Some people have a lot of Instagram followers, truth be told, some followers might be fake.
It turns out that even if you have never bought followers, you may have a few bots following you.
Although it is unavoidable and bots are harmless, the best thing is to report them to Instagram.
The dangerous bots might try to phish you by sending spam or harmful links via DM and it is not worth the risk of keeping them around.
Late last year, Instagram cracked down on third-party apps that boost your account using fake followers, promising that there will be repercussions for users who continued to buy bots but it’s unclear what those repercussions were.
However, fake accounts still abound, with a recent survey showing celebrity accounts like Ellen DeGeneres, BTS and Ariana Grande had about 46 and 49 per cent fake follower counts.
According to CNBC, fake followers on influencer accounts will cost brands a total of $1.3 billion this year alone.
Filtering fake accounts
Watch out for a few telltale signs to spot a fake account. For example, if you notice a user liking a random assortment of your photos or leaving random, generic comments (“great post!”) in rapid succession, there’s a good chance it is affiliated with a third-party booster and is trying to tempt you into following it back.
At most, it’s someone trying to rapidly inflate their follower count, probably a person you want to follow anyway.
Pay attention to the profile itself. Be suspicious if the user if following thousands of people but doesn’t have many followers or posts themselves, or if their account appears to have been inactive for a long time.
Some sneakier bots post a lot of content to appear real.
If you are unsure, pop a photo or two into a reverse Google image search and see if it’s been lifted from another user or another website entirely.

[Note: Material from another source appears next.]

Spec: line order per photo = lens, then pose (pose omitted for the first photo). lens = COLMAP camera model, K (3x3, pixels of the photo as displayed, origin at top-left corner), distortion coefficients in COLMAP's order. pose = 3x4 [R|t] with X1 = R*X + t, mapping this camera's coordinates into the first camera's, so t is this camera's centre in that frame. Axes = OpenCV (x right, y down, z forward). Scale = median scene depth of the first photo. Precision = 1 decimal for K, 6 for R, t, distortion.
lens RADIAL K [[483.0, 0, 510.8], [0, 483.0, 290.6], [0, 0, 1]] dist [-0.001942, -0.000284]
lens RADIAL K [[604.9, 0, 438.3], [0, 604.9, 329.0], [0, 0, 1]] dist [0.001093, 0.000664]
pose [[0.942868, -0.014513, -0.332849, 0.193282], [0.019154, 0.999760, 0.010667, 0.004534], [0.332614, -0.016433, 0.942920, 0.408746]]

Super obvious fake accounts are easy to detect. There’s the bot that posts a bunch of stolen photos of different women as if you will not notice they’re not the same person.
The fake discount account promises low prices on luxury items (frequently Ray-Bans) in an attempt to get you to click on a suspicious link.
The most obvious culprit of all is the account with nothing on it – no photos, no posts, no followers.
Their handle is something like “Chloe8438488382” or some similar garbage. Delete them and say ‘Goodbye, bot. You did not even put forth an effort.’
It gets dumber!
Finally, it must be said: Just because someone meets one of these criteria does not automatically make them a bot. They could simply be really bad at Instagram.
imagine being able to hack into thousands of people’s instagram accounts only to advertise twenty dollar ray-bans
— maha khan (@mahaaaay) May 23, 2018
Not sure if someone’s followers are real, but don’t want to spend your valuable and finite time inspecting each one individually? There are a few ways to tell if a big chunk of someone’s followers are bots.
‘Fake followers, for the most part, don’t do anything except follow you.’
First, look at how many likes the user gets per post. If it’s only a tiny portion of their follower count — as in, the ratio is really, really off — there’s a good chance many of their followers are inactive bots.
There are a number of third-party websites that allege they can detect which of a user’s followers are fake. Those results, however, should be taken with a grain of salt. You can also try running the account through the social media statistics website SocialBlade, which will inform you of any sudden jumps in follower count.
If a user’s follower count skyrockets for no discernible reason, it’s likely they’ve paid to inflate their numbers.
In general, it’s a bad idea to get involved with bots at all — and inflating your follower count artificially won’t have any benefits that are actually meaningful. The better option is to grow your account organically as best you can. You can still use as many annoying hashtags as you want.